| Given data |

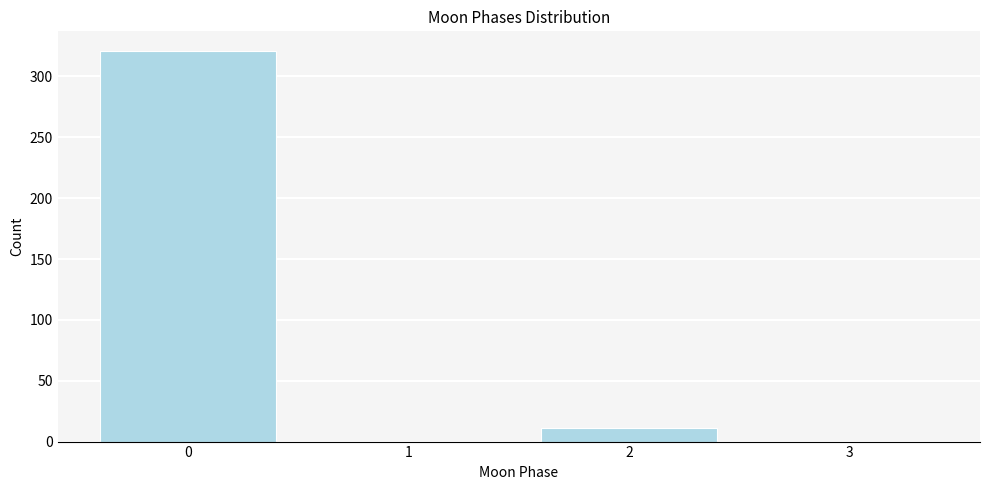

Reading left to right, list all the values displayed in this chart.

0=321	1=0	2=11	3=0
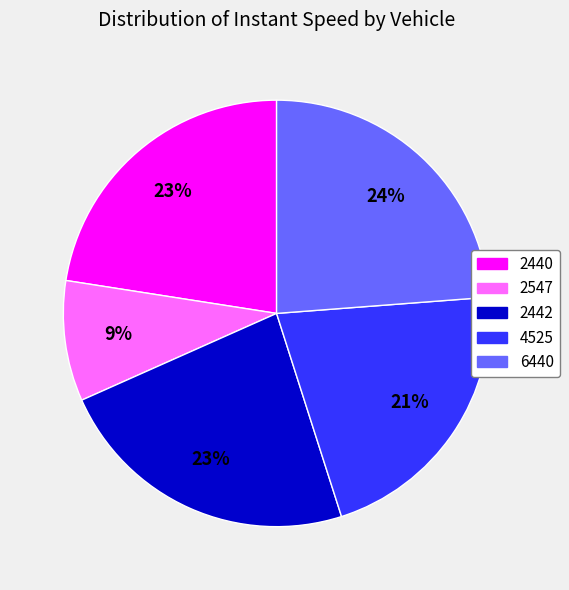

Does any single category account for the majority?

No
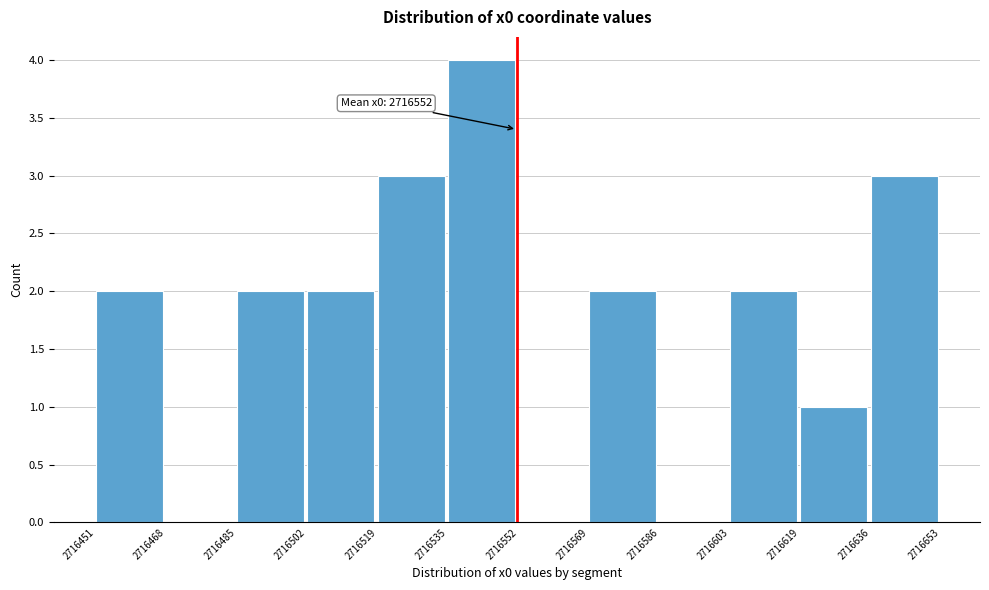

Over which range of the x-axis is the bar tallest?

2716535 to 2716552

| What the task asks |
Please format the text lines of the listing above as a JSON list of strings, one per line, omitting blank lines and the pictures.

| Response area |
[
  "Reading left to right, list all the values displayed in this chart.",
  "0=321\t1=0\t2=11\t3=0",
  "Does any single category account for the majority?",
  "No",
  "Over which range of the x-axis is the bar tallest?",
  "2716535 to 2716552"
]